Required work. Of all the entries below, retype only the lines from the one with "abbonati de Il Salvagente" through the one with "Лечение женского алкоголизма", exactly as they appear.

Items from a dataset:
-- Opening Marker --
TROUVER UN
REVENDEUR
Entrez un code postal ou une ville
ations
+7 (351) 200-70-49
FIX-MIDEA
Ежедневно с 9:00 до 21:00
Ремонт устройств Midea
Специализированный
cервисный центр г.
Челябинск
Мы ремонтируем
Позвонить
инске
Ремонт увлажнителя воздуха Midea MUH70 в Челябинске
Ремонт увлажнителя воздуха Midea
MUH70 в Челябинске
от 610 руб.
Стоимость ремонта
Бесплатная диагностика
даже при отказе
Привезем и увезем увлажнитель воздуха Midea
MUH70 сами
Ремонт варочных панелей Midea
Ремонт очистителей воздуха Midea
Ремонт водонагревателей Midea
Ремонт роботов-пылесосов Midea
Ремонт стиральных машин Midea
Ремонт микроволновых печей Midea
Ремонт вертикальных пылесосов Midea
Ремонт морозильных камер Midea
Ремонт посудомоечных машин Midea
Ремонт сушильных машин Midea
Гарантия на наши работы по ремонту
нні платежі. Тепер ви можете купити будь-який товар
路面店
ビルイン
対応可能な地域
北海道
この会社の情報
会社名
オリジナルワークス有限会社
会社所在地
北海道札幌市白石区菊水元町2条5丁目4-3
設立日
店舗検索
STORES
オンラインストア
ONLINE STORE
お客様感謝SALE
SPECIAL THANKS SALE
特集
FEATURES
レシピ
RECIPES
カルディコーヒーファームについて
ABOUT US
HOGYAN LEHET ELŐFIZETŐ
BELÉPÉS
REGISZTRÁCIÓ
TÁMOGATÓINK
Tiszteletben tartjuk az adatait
-- Closing Marker --
-- Opening Marker --
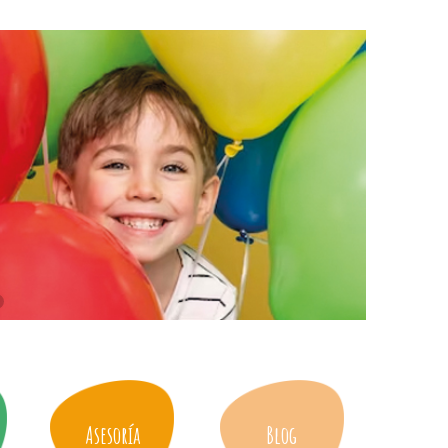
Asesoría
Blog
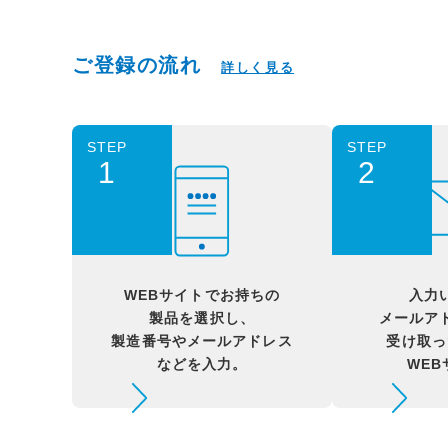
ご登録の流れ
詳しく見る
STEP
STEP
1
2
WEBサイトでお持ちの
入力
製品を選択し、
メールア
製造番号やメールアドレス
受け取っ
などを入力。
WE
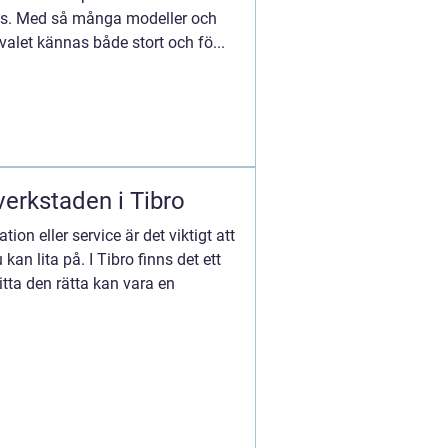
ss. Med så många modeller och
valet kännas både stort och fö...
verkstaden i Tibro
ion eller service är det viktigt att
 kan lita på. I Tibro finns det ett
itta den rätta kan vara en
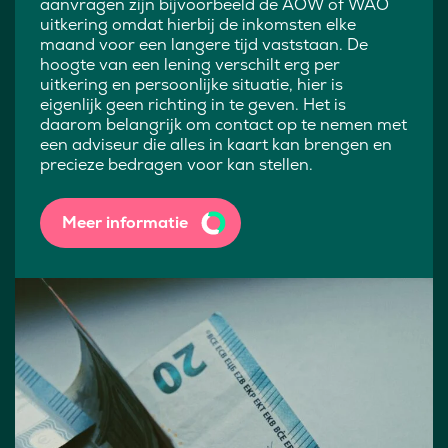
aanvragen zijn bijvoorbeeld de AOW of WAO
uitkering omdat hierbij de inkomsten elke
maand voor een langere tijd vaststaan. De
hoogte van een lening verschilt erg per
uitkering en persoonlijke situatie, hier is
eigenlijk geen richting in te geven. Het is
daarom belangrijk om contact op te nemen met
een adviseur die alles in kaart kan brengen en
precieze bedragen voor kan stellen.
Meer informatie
-- Closing Marker --
-- Opening Marker --
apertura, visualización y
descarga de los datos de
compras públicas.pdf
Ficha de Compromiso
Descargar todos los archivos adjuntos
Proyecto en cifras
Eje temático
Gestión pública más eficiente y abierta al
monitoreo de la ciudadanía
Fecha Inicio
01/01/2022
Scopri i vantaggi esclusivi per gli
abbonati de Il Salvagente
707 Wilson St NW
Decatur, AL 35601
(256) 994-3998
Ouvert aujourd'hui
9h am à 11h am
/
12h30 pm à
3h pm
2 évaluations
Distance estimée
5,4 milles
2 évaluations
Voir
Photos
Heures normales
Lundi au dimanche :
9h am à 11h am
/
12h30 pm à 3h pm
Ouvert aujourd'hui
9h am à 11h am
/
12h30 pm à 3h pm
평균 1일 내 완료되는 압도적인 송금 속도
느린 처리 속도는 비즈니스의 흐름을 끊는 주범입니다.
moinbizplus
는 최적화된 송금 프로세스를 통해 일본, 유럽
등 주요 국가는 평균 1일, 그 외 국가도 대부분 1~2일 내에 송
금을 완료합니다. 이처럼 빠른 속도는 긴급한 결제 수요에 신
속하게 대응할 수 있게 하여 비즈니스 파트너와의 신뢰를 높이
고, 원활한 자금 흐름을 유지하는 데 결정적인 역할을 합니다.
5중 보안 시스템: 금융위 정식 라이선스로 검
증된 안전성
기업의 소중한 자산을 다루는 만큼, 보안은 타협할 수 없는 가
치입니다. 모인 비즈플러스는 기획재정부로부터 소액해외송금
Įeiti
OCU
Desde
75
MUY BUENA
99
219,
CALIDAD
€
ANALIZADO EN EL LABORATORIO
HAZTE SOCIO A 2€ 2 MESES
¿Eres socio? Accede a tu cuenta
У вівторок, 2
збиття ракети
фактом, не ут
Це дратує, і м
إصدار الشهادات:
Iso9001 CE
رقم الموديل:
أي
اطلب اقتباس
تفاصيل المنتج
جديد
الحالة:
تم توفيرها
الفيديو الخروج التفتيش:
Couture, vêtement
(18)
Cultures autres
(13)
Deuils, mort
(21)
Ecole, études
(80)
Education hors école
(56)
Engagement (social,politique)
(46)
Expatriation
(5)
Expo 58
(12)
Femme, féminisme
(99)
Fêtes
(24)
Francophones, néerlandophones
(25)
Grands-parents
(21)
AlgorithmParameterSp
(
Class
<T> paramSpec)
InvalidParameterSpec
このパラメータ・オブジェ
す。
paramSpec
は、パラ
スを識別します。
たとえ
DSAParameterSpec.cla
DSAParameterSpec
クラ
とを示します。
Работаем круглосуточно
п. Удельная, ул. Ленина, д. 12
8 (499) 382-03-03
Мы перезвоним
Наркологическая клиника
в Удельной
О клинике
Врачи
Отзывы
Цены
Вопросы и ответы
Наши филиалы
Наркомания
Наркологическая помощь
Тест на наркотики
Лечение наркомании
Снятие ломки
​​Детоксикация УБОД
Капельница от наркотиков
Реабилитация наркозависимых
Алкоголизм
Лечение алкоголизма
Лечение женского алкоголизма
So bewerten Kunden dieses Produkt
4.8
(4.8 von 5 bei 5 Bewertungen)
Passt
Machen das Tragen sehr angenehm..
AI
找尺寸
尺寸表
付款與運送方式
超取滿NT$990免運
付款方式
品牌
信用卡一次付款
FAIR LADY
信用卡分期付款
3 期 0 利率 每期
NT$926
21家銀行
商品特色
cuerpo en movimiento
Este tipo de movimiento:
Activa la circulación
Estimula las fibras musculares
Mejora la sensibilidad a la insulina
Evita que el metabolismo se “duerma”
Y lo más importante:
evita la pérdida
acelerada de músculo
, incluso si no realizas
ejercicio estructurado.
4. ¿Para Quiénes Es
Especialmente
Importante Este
-- Closing Marker --
Response area.
abbonati de Il Salvagente
707 Wilson St NW
Decatur, AL 35601
(256) 994-3998
Ouvert aujourd'hui
9h am à 11h am
/
12h30 pm à
3h pm
2 évaluations
Distance estimée
5,4 milles
2 évaluations
Voir
Photos
Heures normales
Lundi au dimanche :
9h am à 11h am
/
12h30 pm à 3h pm
Ouvert aujourd'hui
9h am à 11h am
/
12h30 pm à 3h pm
평균 1일 내 완료되는 압도적인 송금 속도
느린 처리 속도는 비즈니스의 흐름을 끊는 주범입니다.
moinbizplus
는 최적화된 송금 프로세스를 통해 일본, 유럽
등 주요 국가는 평균 1일, 그 외 국가도 대부분 1~2일 내에 송
금을 완료합니다. 이처럼 빠른 속도는 긴급한 결제 수요에 신
속하게 대응할 수 있게 하여 비즈니스 파트너와의 신뢰를 높이
고, 원활한 자금 흐름을 유지하는 데 결정적인 역할을 합니다.
5중 보안 시스템: 금융위 정식 라이선스로 검
증된 안전성
기업의 소중한 자산을 다루는 만큼, 보안은 타협할 수 없는 가
치입니다. 모인 비즈플러스는 기획재정부로부터 소액해외송금
Įeiti
OCU
Desde
75
MUY BUENA
99
219,
CALIDAD
€
ANALIZADO EN EL LABORATORIO
HAZTE SOCIO A 2€ 2 MESES
¿Eres socio? Accede a tu cuenta
У вівторок, 2
збиття ракети
фактом, не ут
Це дратує, і м
إصدار الشهادات:
Iso9001 CE
رقم الموديل:
أي
اطلب اقتباس
تفاصيل المنتج
جديد
الحالة:
تم توفيرها
الفيديو الخروج التفتيش:
Couture, vêtement
(18)
Cultures autres
(13)
Deuils, mort
(21)
Ecole, études
(80)
Education hors école
(56)
Engagement (social,politique)
(46)
Expatriation
(5)
Expo 58
(12)
Femme, féminisme
(99)
Fêtes
(24)
Francophones, néerlandophones
(25)
Grands-parents
(21)
AlgorithmParameterSp
(
Class
<T> paramSpec)
InvalidParameterSpec
このパラメータ・オブジェ
す。
paramSpec
は、パラ
スを識別します。
たとえ
DSAParameterSpec.cla
DSAParameterSpec
クラ
とを示します。
Работаем круглосуточно
п. Удельная, ул. Ленина, д. 12
8 (499) 382-03-03
Мы перезвоним
Наркологическая клиника
в Удельной
О клинике
Врачи
Отзывы
Цены
Вопросы и ответы
Наши филиалы
Наркомания
Наркологическая помощь
Тест на наркотики
Лечение наркомании
Снятие ломки
​​Детоксикация УБОД
Капельница от наркотиков
Реабилитация наркозависимых
Алкоголизм
Лечение алкоголизма
Лечение женского алкоголизма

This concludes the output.